#### [Exercise instructions]
Reproduce the material below word for word and leave out the picture.
-- Opening Marker --
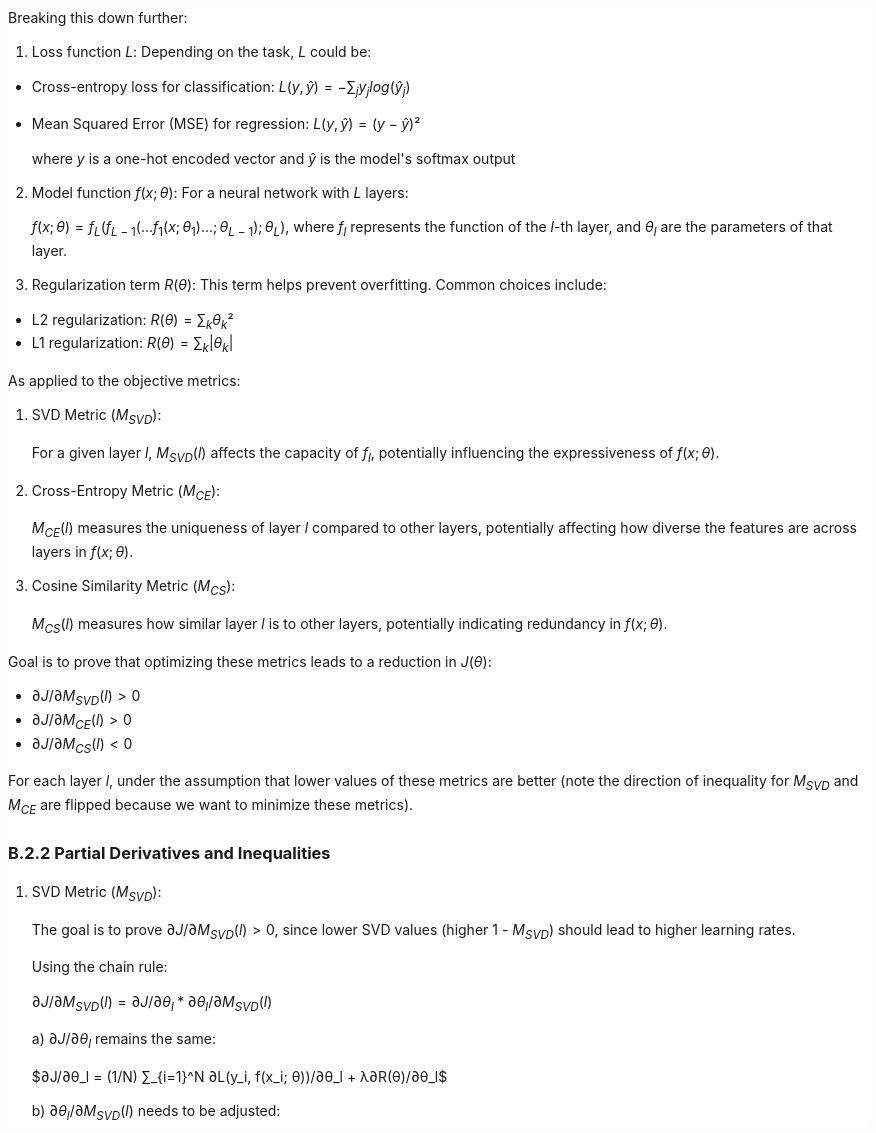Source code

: Breaking this down further:

1. Loss function $L$: Depending on the task, $L$ could be:
- Cross-entropy loss for classification: $L(y, ŷ) = -∑_j y_j log(ŷ_j)$
- Mean Squared Error (MSE) for regression: $L(y, ŷ) = (y - ŷ)²$

   where $y$ is a one-hot encoded vector and $ŷ$ is the model's softmax output

2. Model function $f(x; θ)$: For a neural network with $L$ layers: 
   
   $f(x; θ) = f_L(f_{L-1}(...f_1(x; θ_1)...; θ_{L-1}); θ_L)$, where $f_l$ represents the function of the $l$-th layer, and $θ_l$ are the parameters of that layer.

3. Regularization term $R(θ)$: This term helps prevent overfitting. Common choices include:
- L2 regularization: $R(θ) = ∑_k θ_k²$
- L1 regularization: $R(θ) = ∑_k |θ_k|$

As applied to the objective metrics:

1. SVD Metric ($M_{SVD}$):

   For a given layer $l$, $M_{SVD}(l)$ affects the capacity of $f_l$, potentially influencing the expressiveness of $f(x; θ)$.

2. Cross-Entropy Metric ($M_{CE}$):
   
   $M_{CE}(l)$ measures the uniqueness of layer $l$ compared to other layers, potentially affecting how diverse the features are across layers in $f(x; θ)$.

3. Cosine Similarity Metric ($M_{CS}$):
   
   $M_{CS}(l)$ measures how similar layer $l$ is to other layers, potentially indicating redundancy in $f(x; θ)$.

Goal is to prove that optimizing these metrics leads to a reduction in $J(θ)$:

- $∂J/∂M_{SVD}(l) > 0$
- $∂J/∂M_{CE}(l) > 0$
- $∂J/∂M_{CS}(l) < 0$

For each layer $l$, under the assumption that lower values of these metrics are better (note the direction of inequality for $M_{SVD}$ and $M_{CE}$ are flipped because we want to minimize these metrics).

### B.2.2 Partial Derivatives and Inequalities

1. SVD Metric ($M_{SVD}$):

   The goal is to prove $∂J/∂M_{SVD}(l) > 0$, since lower SVD values (higher 1 - $M_{SVD}$) should lead to higher learning rates.

   Using the chain rule:
   
   $∂J/∂M_{SVD}(l) = ∂J/∂θ_l * ∂θ_l/∂M_{SVD}(l)$

   a) $∂J/∂θ_l$ remains the same:
      
      $∂J/∂θ_l = (1/N) ∑_{i=1}^N ∂L(y_i, f(x_i; θ))/∂θ_l + λ∂R(θ)/∂θ_l$

   b) $∂θ_l/∂M_{SVD}(l)$ needs to be adjusted:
-- Closing Marker --
#### [Result]
Source code

: Breaking this down further:

1. Loss function $L$: Depending on the task, $L$ could be:
- Cross-entropy loss for classification: $L(y, ŷ) = -∑_j y_j log(ŷ_j)$
- Mean Squared Error (MSE) for regression: $L(y, ŷ) = (y - ŷ)²$

   where $y$ is a one-hot encoded vector and $ŷ$ is the model's softmax output

2. Model function $f(x; θ)$: For a neural network with $L$ layers: 
   
   $f(x; θ) = f_L(f_{L-1}(...f_1(x; θ_1)...; θ_{L-1}); θ_L)$, where $f_l$ represents the function of the $l$-th layer, and $θ_l$ are the parameters of that layer.

3. Regularization term $R(θ)$: This term helps prevent overfitting. Common choices include:
- L2 regularization: $R(θ) = ∑_k θ_k²$
- L1 regularization: $R(θ) = ∑_k |θ_k|$

As applied to the objective metrics:

1. SVD Metric ($M_{SVD}$):

   For a given layer $l$, $M_{SVD}(l)$ affects the capacity of $f_l$, potentially influencing the expressiveness of $f(x; θ)$.

2. Cross-Entropy Metric ($M_{CE}$):
   
   $M_{CE}(l)$ measures the uniqueness of layer $l$ compared to other layers, potentially affecting how diverse the features are across layers in $f(x; θ)$.

3. Cosine Similarity Metric ($M_{CS}$):
   
   $M_{CS}(l)$ measures how similar layer $l$ is to other layers, potentially indicating redundancy in $f(x; θ)$.

Goal is to prove that optimizing these metrics leads to a reduction in $J(θ)$:

- $∂J/∂M_{SVD}(l) > 0$
- $∂J/∂M_{CE}(l) > 0$
- $∂J/∂M_{CS}(l) < 0$

For each layer $l$, under the assumption that lower values of these metrics are better (note the direction of inequality for $M_{SVD}$ and $M_{CE}$ are flipped because we want to minimize these metrics).

### B.2.2 Partial Derivatives and Inequalities

1. SVD Metric ($M_{SVD}$):

   The goal is to prove $∂J/∂M_{SVD}(l) > 0$, since lower SVD values (higher 1 - $M_{SVD}$) should lead to higher learning rates.

   Using the chain rule:
   
   $∂J/∂M_{SVD}(l) = ∂J/∂θ_l * ∂θ_l/∂M_{SVD}(l)$

   a) $∂J/∂θ_l$ remains the same:
      
      $∂J/∂θ_l = (1/N) ∑_{i=1}^N ∂L(y_i, f(x_i; θ))/∂θ_l + λ∂R(θ)/∂θ_l$

   b) $∂θ_l/∂M_{SVD}(l)$ needs to be adjusted:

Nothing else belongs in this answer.